NSA Tracking Millions Of Verizon Customer Phone Calls
The National Security Agency (NSA) is tracking the phone calls for millions of Verizon Wireless customers.
According to a new report, the NSA is using Patriot Act, 50 USC section 1861 to monitor “business records.”
Opponents of the Patriot act have long argued that section 1861 allows for the unlimited collection and storage of “metadata” in direct violation of privacy rights. The records collected allow the US government to track the identity of every person a Verizon customer contacts.
The NSA collects Verizon Wireless metadata in order to discover an individual’s network of associations and communication patterns.
The NSA uses the massive amount of information collected to datamine for terrorist and other illegal associations. The program was started under the Bush administration and has continued to grow in strength under President Obama.
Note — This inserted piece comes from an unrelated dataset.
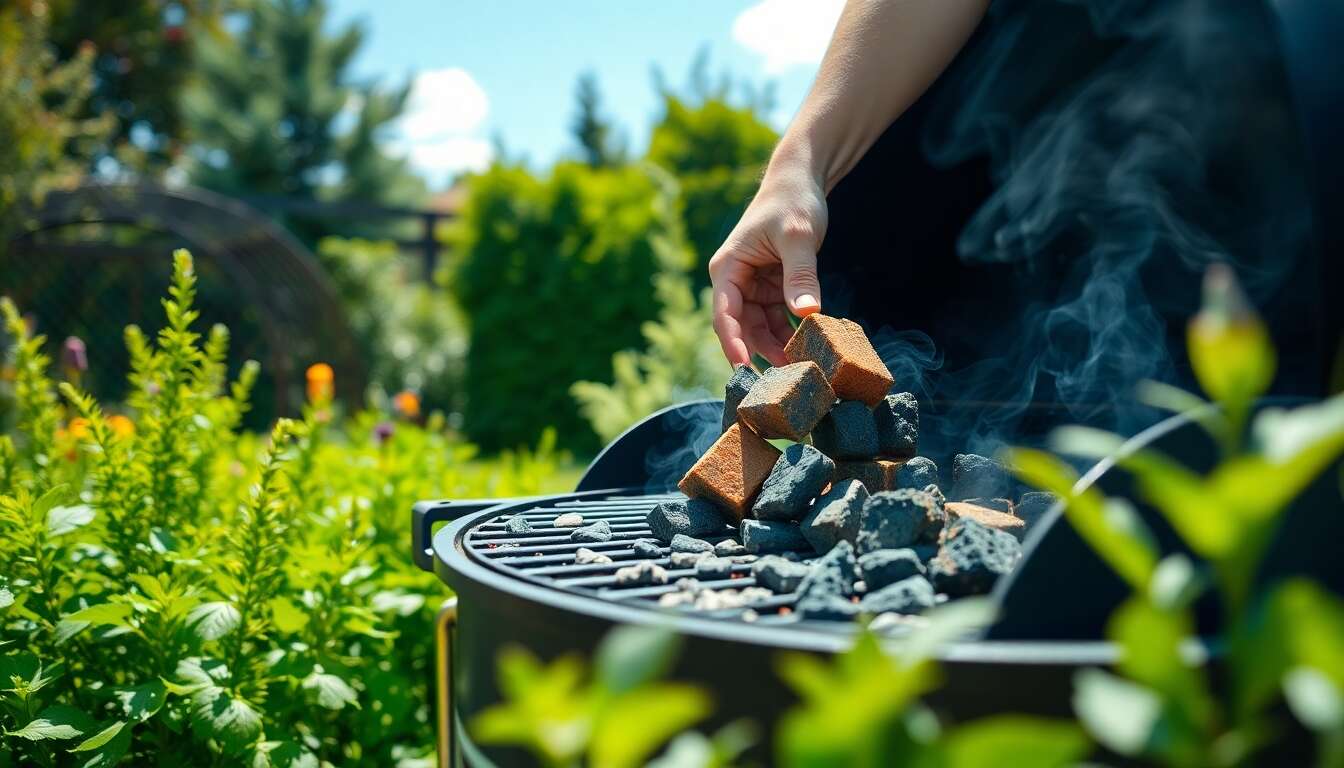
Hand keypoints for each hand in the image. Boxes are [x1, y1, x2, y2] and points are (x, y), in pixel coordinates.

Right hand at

The NSA started the collection of data program on October 4, 2001 after President Bush issued a secret authorization for data collection.
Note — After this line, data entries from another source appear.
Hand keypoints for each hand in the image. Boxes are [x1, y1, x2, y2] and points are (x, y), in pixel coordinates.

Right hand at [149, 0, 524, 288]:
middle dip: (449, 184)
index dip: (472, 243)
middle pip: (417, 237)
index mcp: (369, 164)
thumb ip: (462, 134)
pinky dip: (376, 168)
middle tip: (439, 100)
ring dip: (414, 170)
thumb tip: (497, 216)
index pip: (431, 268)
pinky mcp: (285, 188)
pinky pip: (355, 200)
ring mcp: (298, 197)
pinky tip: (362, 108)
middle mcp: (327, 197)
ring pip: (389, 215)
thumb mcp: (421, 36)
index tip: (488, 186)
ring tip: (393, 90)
As you may recall, a USA Today report in 2006 exposed the program which it says had “been secretly collecting the phone call records of tens of millions of Americans, using data provided by AT&T, Verizon and BellSouth” and was “using the data to analyze calling patterns in an effort to detect terrorist activity.”
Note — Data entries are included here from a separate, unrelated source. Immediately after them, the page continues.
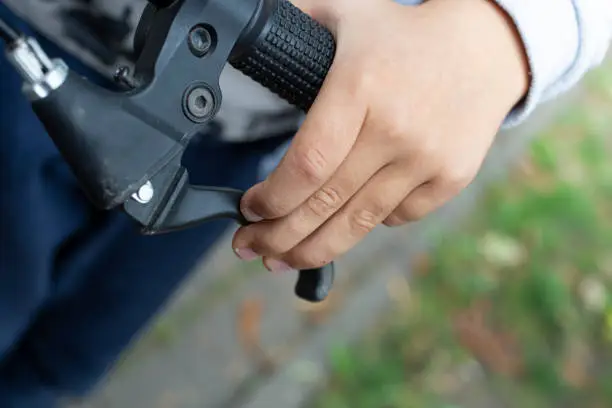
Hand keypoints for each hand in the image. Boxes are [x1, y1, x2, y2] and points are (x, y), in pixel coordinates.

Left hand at [232, 0, 529, 271]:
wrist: (482, 49)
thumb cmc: (401, 36)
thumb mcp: (345, 13)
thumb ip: (294, 20)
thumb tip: (243, 27)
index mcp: (359, 86)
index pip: (306, 165)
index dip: (271, 199)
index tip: (248, 210)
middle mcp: (394, 128)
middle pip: (324, 204)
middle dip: (278, 237)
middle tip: (250, 248)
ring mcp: (427, 158)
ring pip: (358, 223)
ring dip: (313, 250)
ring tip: (281, 261)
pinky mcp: (450, 178)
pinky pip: (396, 218)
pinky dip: (365, 223)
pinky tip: (342, 223)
The NSA was started to track foreign intelligence; however, in recent years, the company has become ever increasingly focused on domestic communication. In fact, it was that shift in focus that caused 30-year NSA veteran William Binney to leave the agency as it shifted from foreign targets to a focus on US citizens.
Before his death Democratic senator Frank Church warned of the shift in focus in terms of spying on the American people.
“The NSA’s capability at any time could be turned around on the American people, and no American would have any privacy left, such is the capability to monitor everything: telephone conversations, telegrams, it doesn’t matter.”
Do you think the NSA is overstepping its bounds?